What makes the PowerEdge 2950 really stand out, is the hot-swappable drive bays. Although the latest servers have been equipped with hot-swappable bays for a long time, the PowerEdge 2950 was one of the pioneers to bring this technology to the mainstream. The main advantage of a hot-swappable drive bay is that you can remove, upgrade, and replace any of your drives without needing to reboot the system. Simply pull the old one out, and slot the new one into place.
Dell PowerEdge 2950: Software and Management
One of the most important parts of a server is not the hardware, but the software that runs everything. With the Dell PowerEdge 2950, you get a wide range of compatibility for operating systems. Depending on your needs, you can install Windows Server 2008 or Server 2012. Additionally, you get support for many different versions of Linux.
With a server of this age, you will be better served by selecting a Linux distribution designed to run on older servers. Red Hat Linux and Open Suse are great options for a currently-supported operating system. Once you load your OS, you can access the server remotely via SSH.
Dell PowerEdge 2950: What was the Public Response?

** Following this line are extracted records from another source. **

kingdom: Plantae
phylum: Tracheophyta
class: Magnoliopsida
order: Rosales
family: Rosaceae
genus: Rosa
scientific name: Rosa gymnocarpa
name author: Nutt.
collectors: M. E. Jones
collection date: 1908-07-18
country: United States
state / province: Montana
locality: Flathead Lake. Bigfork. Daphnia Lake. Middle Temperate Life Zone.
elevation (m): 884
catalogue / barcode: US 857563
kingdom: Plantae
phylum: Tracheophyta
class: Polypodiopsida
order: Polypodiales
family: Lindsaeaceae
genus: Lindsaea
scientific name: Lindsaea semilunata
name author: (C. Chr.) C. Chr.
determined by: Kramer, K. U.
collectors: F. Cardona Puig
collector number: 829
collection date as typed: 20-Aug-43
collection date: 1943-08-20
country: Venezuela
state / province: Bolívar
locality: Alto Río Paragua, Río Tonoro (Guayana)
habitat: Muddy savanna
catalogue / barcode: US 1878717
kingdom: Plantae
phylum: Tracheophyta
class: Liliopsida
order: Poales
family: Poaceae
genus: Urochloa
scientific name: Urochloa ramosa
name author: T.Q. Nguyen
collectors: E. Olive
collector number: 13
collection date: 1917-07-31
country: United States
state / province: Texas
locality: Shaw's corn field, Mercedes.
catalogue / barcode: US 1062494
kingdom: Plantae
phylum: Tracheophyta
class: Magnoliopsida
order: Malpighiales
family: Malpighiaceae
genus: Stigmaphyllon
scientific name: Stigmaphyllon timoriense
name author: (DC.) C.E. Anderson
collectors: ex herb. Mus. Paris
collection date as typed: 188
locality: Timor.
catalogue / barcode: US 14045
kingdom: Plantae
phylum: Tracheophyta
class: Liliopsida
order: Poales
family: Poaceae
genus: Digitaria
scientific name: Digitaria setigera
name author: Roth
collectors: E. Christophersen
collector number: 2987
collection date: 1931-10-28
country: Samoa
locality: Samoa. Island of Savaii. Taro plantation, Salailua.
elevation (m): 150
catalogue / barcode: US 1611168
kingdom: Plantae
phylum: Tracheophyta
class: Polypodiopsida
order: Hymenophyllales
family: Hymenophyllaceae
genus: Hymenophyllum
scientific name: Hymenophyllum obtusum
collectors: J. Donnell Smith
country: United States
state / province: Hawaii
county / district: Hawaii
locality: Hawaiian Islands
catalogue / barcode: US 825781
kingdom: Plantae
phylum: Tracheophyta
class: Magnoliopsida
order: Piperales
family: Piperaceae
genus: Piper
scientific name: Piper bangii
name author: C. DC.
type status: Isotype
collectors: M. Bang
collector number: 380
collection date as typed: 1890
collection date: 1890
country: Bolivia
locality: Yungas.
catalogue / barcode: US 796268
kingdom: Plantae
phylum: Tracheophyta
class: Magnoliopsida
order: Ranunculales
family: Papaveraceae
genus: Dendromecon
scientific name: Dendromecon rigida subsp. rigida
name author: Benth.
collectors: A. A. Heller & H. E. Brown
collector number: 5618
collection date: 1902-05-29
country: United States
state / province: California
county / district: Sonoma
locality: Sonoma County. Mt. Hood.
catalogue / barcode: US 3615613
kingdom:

The response from competing companies has always been strong. Manufacturers like HP and IBM are Dell’s main competitors, although the reported quality has never been able to surpass Dell. Furthermore, HP servers are simply not as good as Dell servers when it comes to metrics like downtime and technical support.
Dell has also been praised many times for the reliability of its servers, with press releases and user studies touting strong uptimes and extended support. Overall, if you are in the market for a server, the Dell PowerEdge 2950 is a shining example of a quality piece of hardware from a reliable company.